It’s amazing how not having any disposable income can quickly cure you of a shopping habit.
As a person who never saw a mannequin I didn’t like, I’ve never understood how some people could be happy by just browsing through the aisles.
Window shopping? Where’s the satisfaction in that? I didn’t have an overly active imagination as a child, and that hadn’t changed as I’d gotten older, so I couldn’t actually picture the dress on me if it wasn’t actually on me.
I first knew I had a problem when the salesperson would ask me what occasion the outfit was for. And I’d be stumped, because I didn’t have anywhere to go. I just liked the outfit.

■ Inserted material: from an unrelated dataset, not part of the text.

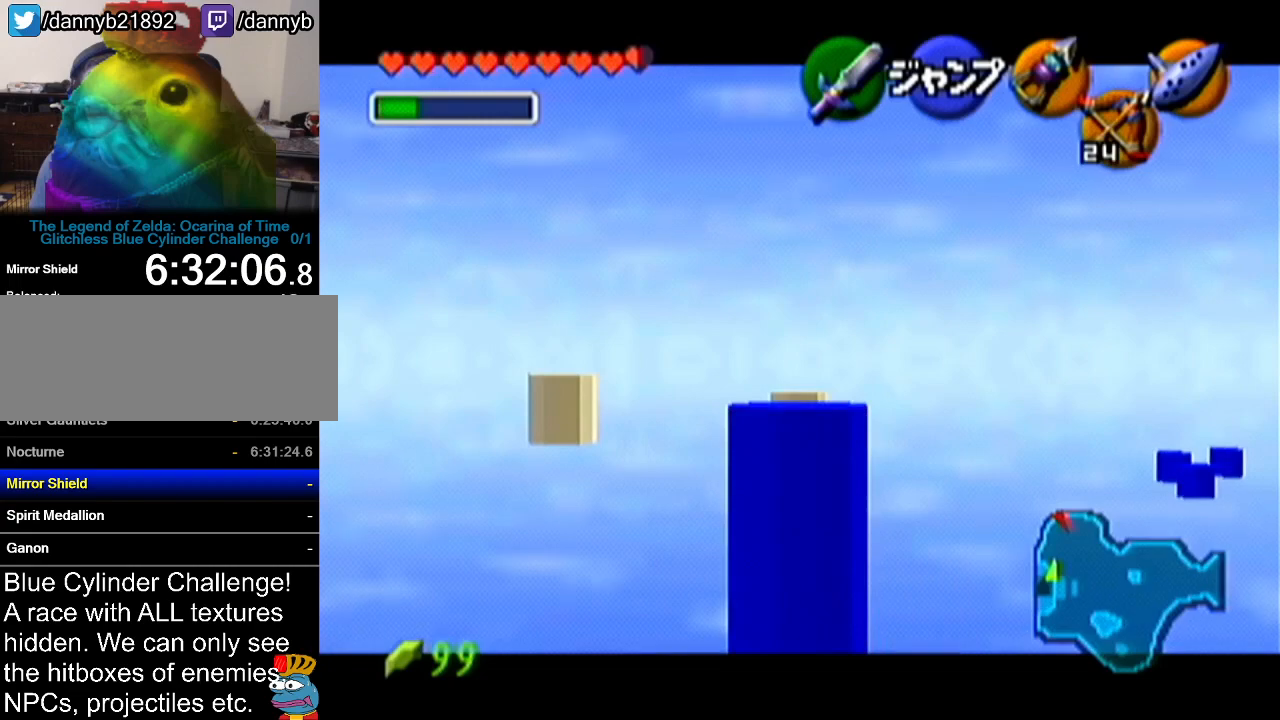
{"buttons": ["R1", "Z"], "left_stick": "down", "events": [[17, "R1", "down"], [117, "R1", "up"], [417, "R1", "down"]]}
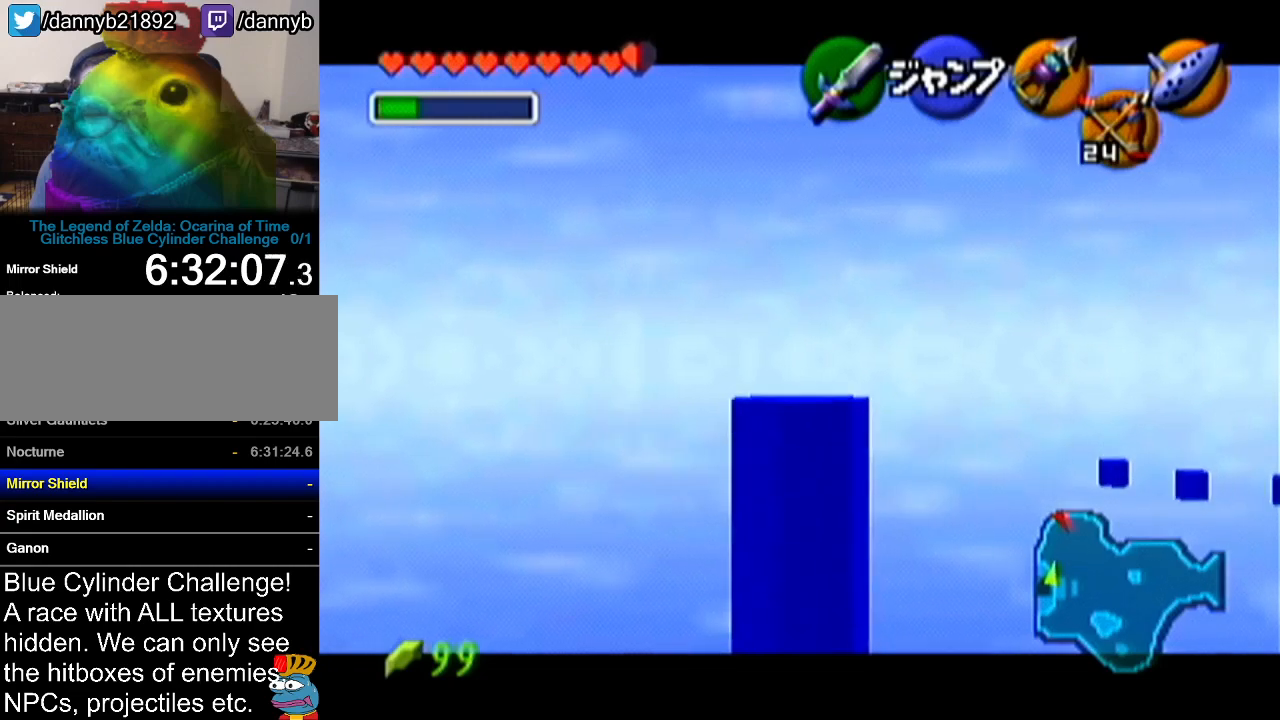
{"buttons": ["Z"], "left_stick": "down", "events": [[201, "R1", "up"]]}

And then I felt bad because only people who have nothing to do, and a lot to it with can shop like that.
So I tried to avoid going into the store in the first place, because if I didn’t actually see the item, I wouldn’t know that it existed. If I did go in, I knew in the back of my mind that there were probably two items at home that could work just as well.
In my efforts at self-rehabilitation, I would remind myself that I didn’t go out nearly as much as I wanted to, so what would be the point of yet another outfit? And (confidentially), being caught dead in the same outfit twice is not as bad as they say it’s supposed to be.
And there would be times, when nice though the item may have been, the price was really too much to pay for it. And I’d be happy to leave it right there. And I’d feel so good about myself. Who knew I would feel so happy about NOT buying something?
At other times, I’d be really taken by something, but would leave the store without purchasing and go home to think about it. If I went back and it was still there, I’d buy it – because it was obviously meant for me. And I thought that was a perfectly reasonable explanation. Right?
But besides that minor lapse, and the times when I would just have to take action in order to get some sleep (because thinking about the item kept me awake at night), I succeeding in getting a handle on my addiction.
Since then, I’ve found several cures. They’re called utility bills, school fees, and loan payments.
The economy has forced me onto the road to recovery. And when I do have a little more spending power I pray that I won’t have a relapse.
Because my name is Linda, and I am a shopaholic.